In 2008, this Subcommittee also held a hearing on the merger of Delta Air Lines and Northwest Airlines. At that time, there was speculation that other carriers within the industry would merge, to create a U.S. airline industry dominated by just a few mega-carriers.

Just two years later, as many predicted, we are meeting again to discuss another proposed combination that would surpass Delta as the world's largest airline. This merger would leave our U.S. industry with only four legacy network airlines. We all have a shared interest in maintaining a safe, reliable, competitive, and profitable air transportation system, and we must ask critical questions on the long-term implications of continued mergers for the future of the industry.

I am very concerned how this merger, if approved, will affect ticket prices for passengers; how the merger would affect the pilots, flight attendants, mechanics, and employees of both airlines; how many employees will lose their jobs or see reduced wages and benefits; and what will happen with existing union contracts. Less competition generally leads to higher prices, fewer choices, and a loss of jobs. I sympathize with the thousands of airline employees who have suffered as a result of airlines' financial problems in the past. Many have seen their hard-earned pensions dropped during airline bankruptcies, seniority rights disappear, labor disputes go unresolved, wages frozen or cut, and jobs lost to outsourcing and consolidation.

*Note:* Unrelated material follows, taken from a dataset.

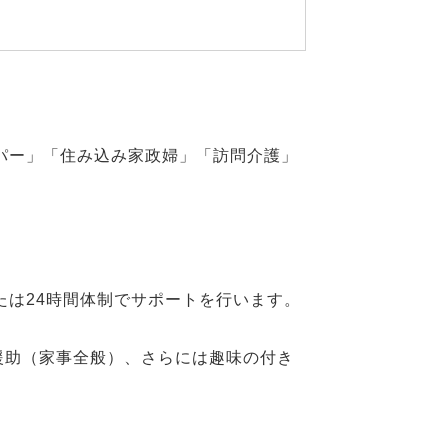
パー」「住み込み家政婦」「訪問介護」
たは24時間体制でサポートを行います。
援助（家事全般）、さらには趣味の付き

The merger should not take place at the expense of consumers or the workers who have already made tremendous sacrifices. Unfortunately, past mergers have not always demonstrated that consumers, employees, and local economies will be better served by consolidation.

Therefore, what I want to learn from this hearing is: (1) How is this proposed merger different from past mergers? and (2) How will this merger really affect consumers and employees?

Currently, both the Department of Justice (DOJ) and the Department of Transportation (DOT) are in the process of reviewing the merger.

I understand that United and Continental are hopeful a decision will be made before the end of the year. Although we do not have a government panel testifying today, I trust that the appropriate Federal agencies will subject the proposed merger to thorough review and will ensure it is consistent with the requirements of the law.

Finally, I am interested in hearing from the analysts on our second panel regarding the pros and cons of this merger, the prospects for future mergers, and whether low-cost carriers will be able to effectively keep air fares down in markets affected by the merger.

Before I recognize Mr. Petri for his opening statement, I ask unanimous consent to allow 2 weeks for all Members to revise and extend their remarks and to permit the submission of additional statements and materials by Members and witnesses.

Additionally, on my request, the Department of Justice has prepared a letter explaining its antitrust review process in general. The letter does not deal with this merger specifically, but it may be helpful to Members of the Subcommittee in understanding the review process. I would therefore ask unanimous consent to have the letter placed into the record. Without objection, so ordered.